**Exercise directions**
Would you copy the lines below word for word, with no pictures in your answer?

— Start of Excerpted records —

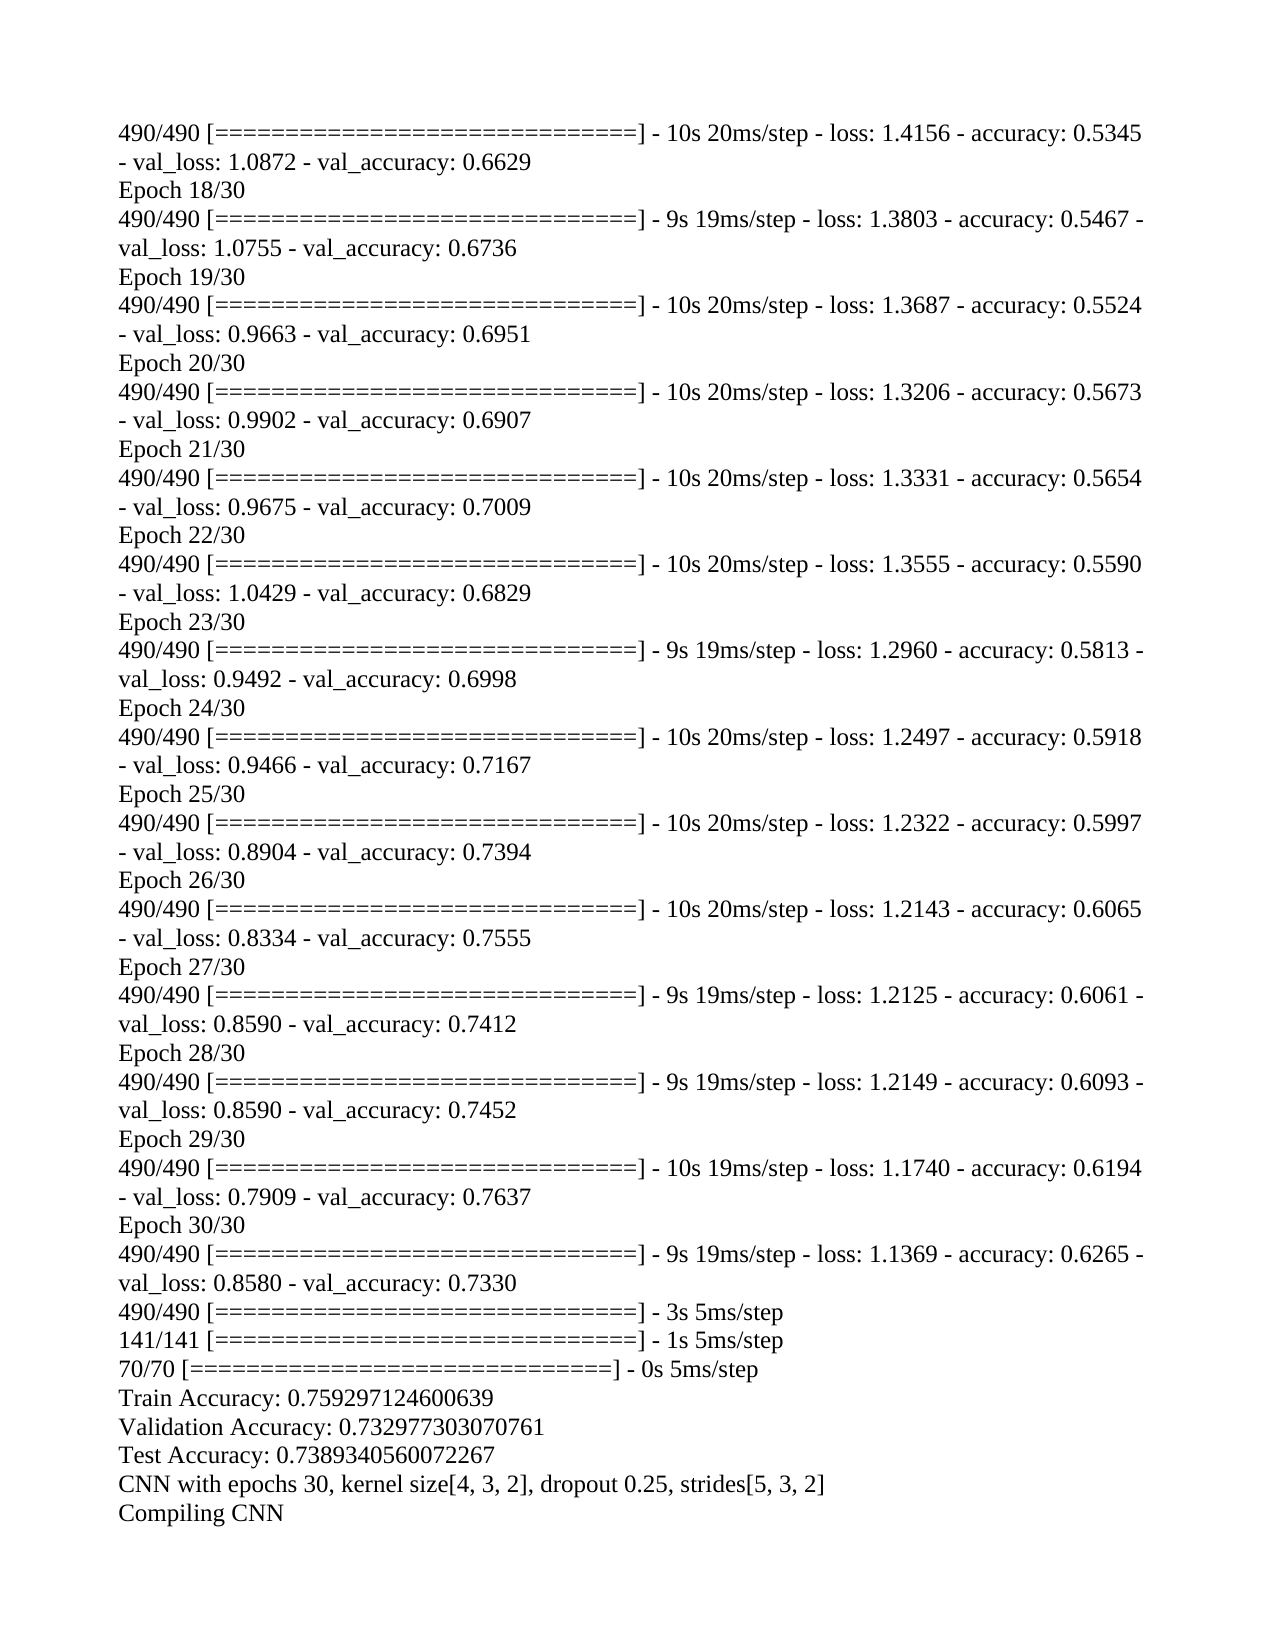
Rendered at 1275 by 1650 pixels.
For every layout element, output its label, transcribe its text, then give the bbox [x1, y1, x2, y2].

text 490/490 [==============================] - 10s 20ms/step - loss: 1.3687 - accuracy: 0.5524 - val_loss: 0.9663 - val_accuracy: 0.6951 [118, 291, 1157, 348]
text CNN with epochs 30, kernel size[4, 3, 2], dropout 0.25, strides[5, 3, 2] [118, 1469, 1157, 1498]
text 490/490 [==============================] - 9s 19ms/step - loss: 1.1369 - accuracy: 0.6265 - val_loss: 0.8580 - val_accuracy: 0.7330 [118, 1239, 1157, 1297]
text Epoch 26/30 [118, 866, 1157, 894]
text Epoch 18/30 [118, 176, 1157, 204]
text Epoch 21/30 [118, 434, 1157, 463]
text 490/490 [==============================] - 9s 19ms/step - loss: 1.2960 - accuracy: 0.5813 - val_loss: 0.9492 - val_accuracy: 0.6998 [118, 636, 1157, 693]
text 490/490 [==============================] - 10s 19ms/step - loss: 1.1740 - accuracy: 0.6194 - val_loss: 0.7909 - val_accuracy: 0.7637 [118, 1153, 1157, 1211]
text Train Accuracy: 0.759297124600639 [118, 1383, 1157, 1412]
text Epoch 30/30 [118, 1211, 1157, 1239]
text Validation Accuracy: 0.732977303070761 [118, 1412, 1157, 1441]
text 490/490 [==============================] - 9s 19ms/step - loss: 1.2149 - accuracy: 0.6093 - val_loss: 0.8590 - val_accuracy: 0.7452 [118, 1067, 1157, 1124]
text 490/490 [==============================] - 10s 20ms/step - loss: 1.3555 - accuracy: 0.5590 - val_loss: 1.0429 - val_accuracy: 0.6829 [118, 549, 1157, 607]
text 490/490 [==============================] - 10s 20ms/step - loss: 1.2497 - accuracy: 0.5918 - val_loss: 0.9466 - val_accuracy: 0.7167 [118, 722, 1157, 779]
text Epoch 23/30 [118, 607, 1157, 636]
text Epoch 28/30 [118, 1038, 1157, 1067]
text 490/490 [==============================] - 3s 5ms/step [118, 1297, 1157, 1326]
text 70/70 [==============================] - 0s 5ms/step [118, 1354, 1157, 1383]
text 490/490 [==============================] - 10s 20ms/step - loss: 1.4156 - accuracy: 0.5345 - val_loss: 1.0872 - val_accuracy: 0.6629 [118, 118, 1157, 176]
text Epoch 27/30 [118, 952, 1157, 981]
text Epoch 29/30 [118, 1124, 1157, 1153]
text Epoch 20/30 [118, 348, 1157, 377]
text 490/490 [==============================] - 10s 20ms/step - loss: 1.2322 - accuracy: 0.5997 - val_loss: 0.8904 - val_accuracy: 0.7394 [118, 808, 1157, 866]
text 490/490 [==============================] - 10s 20ms/step - loss: 1.3206 - accuracy: 0.5673 - val_loss: 0.9902 - val_accuracy: 0.6907 [118, 377, 1157, 434]
text 490/490 [==============================] - 9s 19ms/step - loss: 1.3803 - accuracy: 0.5467 - val_loss: 1.0755 - val_accuracy: 0.6736 [118, 204, 1157, 262]
text Test Accuracy: 0.7389340560072267 [118, 1441, 1157, 1469]
text 490/490 [==============================] - 10s 20ms/step - loss: 1.2143 - accuracy: 0.6065 - val_loss: 0.8334 - val_accuracy: 0.7555 [118, 894, 1157, 952]
text Epoch 25/30 [118, 779, 1157, 808]
text Epoch 24/30 [118, 693, 1157, 722]
text 490/490 [==============================] - 10s 20ms/step - loss: 1.3331 - accuracy: 0.5654 - val_loss: 0.9675 - val_accuracy: 0.7009 [118, 463, 1157, 521]
text 141/141 [==============================] - 1s 5ms/step [118, 1326, 1157, 1354]
text 490/490 [==============================] - 9s 19ms/step - loss: 1.2125 - accuracy: 0.6061 - val_loss: 0.8590 - val_accuracy: 0.7412 [118, 981, 1157, 1038]
text Compiling CNN [118, 1498, 1157, 1527]
text Epoch 19/30 [118, 262, 1157, 291]
text Epoch 22/30 [118, 521, 1157, 549]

— End of Excerpted records —

**Solution to the problem**
Rendered at 1275 by 1650 pixels.
For every layout element, output its label, transcribe its text, then give the bbox [x1, y1, x2, y2].

text 490/490 [==============================] - 10s 20ms/step - loss: 1.3687 - accuracy: 0.5524 - val_loss: 0.9663 - val_accuracy: 0.6951 [118, 291, 1157, 348]
text CNN with epochs 30, kernel size[4, 3, 2], dropout 0.25, strides[5, 3, 2] [118, 1469, 1157, 1498]
text 490/490 [==============================] - 9s 19ms/step - loss: 1.1369 - accuracy: 0.6265 - val_loss: 0.8580 - val_accuracy: 0.7330 [118, 1239, 1157, 1297]
text Epoch 26/30 [118, 866, 1157, 894]
text Epoch 18/30 [118, 176, 1157, 204]
text Epoch 21/30 [118, 434, 1157, 463]
text 490/490 [==============================] - 9s 19ms/step - loss: 1.2960 - accuracy: 0.5813 - val_loss: 0.9492 - val_accuracy: 0.6998 [118, 636, 1157, 693]
text 490/490 [==============================] - 10s 19ms/step - loss: 1.1740 - accuracy: 0.6194 - val_loss: 0.7909 - val_accuracy: 0.7637 [118, 1153, 1157, 1211]
text Train Accuracy: 0.759297124600639 [118, 1383, 1157, 1412]
text Epoch 30/30 [118, 1211, 1157, 1239]
text Validation Accuracy: 0.732977303070761 [118, 1412, 1157, 1441]
text 490/490 [==============================] - 9s 19ms/step - loss: 1.2149 - accuracy: 0.6093 - val_loss: 0.8590 - val_accuracy: 0.7452 [118, 1067, 1157, 1124]
text 490/490 [==============================] - 10s 20ms/step - loss: 1.3555 - accuracy: 0.5590 - val_loss: 1.0429 - val_accuracy: 0.6829 [118, 549, 1157, 607]
text 490/490 [==============================] - 10s 20ms/step - loss: 1.2497 - accuracy: 0.5918 - val_loss: 0.9466 - val_accuracy: 0.7167 [118, 722, 1157, 779]
text Epoch 23/30 [118, 607, 1157, 636]
text Epoch 28/30 [118, 1038, 1157, 1067]
text 490/490 [==============================] - 3s 5ms/step [118, 1297, 1157, 1326]
text 70/70 [==============================] - 0s 5ms/step [118, 1354, 1157, 1383]
text 490/490 [==============================] - 10s 20ms/step - loss: 1.4156 - accuracy: 0.5345 - val_loss: 1.0872 - val_accuracy: 0.6629 [118, 118, 1157, 176]
text Epoch 27/30 [118, 952, 1157, 981]
text Epoch 29/30 [118, 1124, 1157, 1153]
text Epoch 20/30 [118, 348, 1157, 377]
text 490/490 [==============================] - 10s 20ms/step - loss: 1.2322 - accuracy: 0.5997 - val_loss: 0.8904 - val_accuracy: 0.7394 [118, 808, 1157, 866]
text 490/490 [==============================] - 10s 20ms/step - loss: 1.3206 - accuracy: 0.5673 - val_loss: 0.9902 - val_accuracy: 0.6907 [118, 377, 1157, 434]
text 490/490 [==============================] - 9s 19ms/step - loss: 1.3803 - accuracy: 0.5467 - val_loss: 1.0755 - val_accuracy: 0.6736 [118, 204, 1157, 262]
text Test Accuracy: 0.7389340560072267 [118, 1441, 1157, 1469]
text 490/490 [==============================] - 10s 20ms/step - loss: 1.2143 - accuracy: 0.6065 - val_loss: 0.8334 - val_accuracy: 0.7555 [118, 894, 1157, 952]
text Epoch 25/30 [118, 779, 1157, 808]
text Epoch 24/30 [118, 693, 1157, 722]
text 490/490 [==============================] - 10s 20ms/step - loss: 1.3331 - accuracy: 0.5654 - val_loss: 0.9675 - val_accuracy: 0.7009 [118, 463, 1157, 521]
text 141/141 [==============================] - 1s 5ms/step [118, 1326, 1157, 1354]
text 490/490 [==============================] - 9s 19ms/step - loss: 1.2125 - accuracy: 0.6061 - val_loss: 0.8590 - val_accuracy: 0.7412 [118, 981, 1157, 1038]
text Compiling CNN [118, 1498, 1157, 1527]
text Epoch 19/30 [118, 262, 1157, 291]
text Epoch 22/30 [118, 521, 1157, 549]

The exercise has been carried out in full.